On  November 30, 2022, the U.S. Consumer Product Safety Commission ("CPSC") notified the Company of its intention to recommend the imposition of a civil penalty for failing to timely submit a report under section 19(a)(4) of the Consumer Product Safety Act ("CPSA"), 15 U.S.C. § 2068(a)(4), in relation to certain portable generators that were subject to a voluntary recall previously announced on  July 29, 2021. On May 3, 2023, the CPSC provisionally accepted the terms of a mutual settlement agreement between the CPSC and the Company. The parties entered into such agreement for settlement purposes only. The agreement does not constitute an admission by Generac or a determination by the CPSC that Generac violated the CPSA. The terms of the settlement agreement, once finalized, would require the Company to (i) abide by certain customary agency requirements regarding the ongoing commitment to the Company’s internal CPSA compliance practices and program, and (ii) pay a civil fine of $15.8 million. The settlement agreement with CPSC under its current terms will not have a material adverse effect on the Company’s financial condition, results of operations or cash flows.

 

In the opinion of management, it is presently unlikely that any legal or regulatory proceedings pending against or involving the Company will have a material adverse effect on the Company’s financial condition, results of operations or cash flows.
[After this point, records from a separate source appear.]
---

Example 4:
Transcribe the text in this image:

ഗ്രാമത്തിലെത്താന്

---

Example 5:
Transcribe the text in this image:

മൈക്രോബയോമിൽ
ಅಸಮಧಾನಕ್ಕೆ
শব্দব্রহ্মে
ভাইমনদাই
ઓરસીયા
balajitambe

However, in many of these matters, it is inherently difficult to determine whether a loss is probable or to estimate the size or range of the possible loss given the variety and potential outcomes of actual and potential claims, the uncertainty of future rulings, the behavior or incentives of adverse parties, and other factors outside the control of the Company. Accordingly, the Company’s loss reserves may change from time to time, and actual losses could exceed the amounts reserved by an amount that could be material to the Company’s consolidated financial position, results of operations or cash flows in any particular reporting period.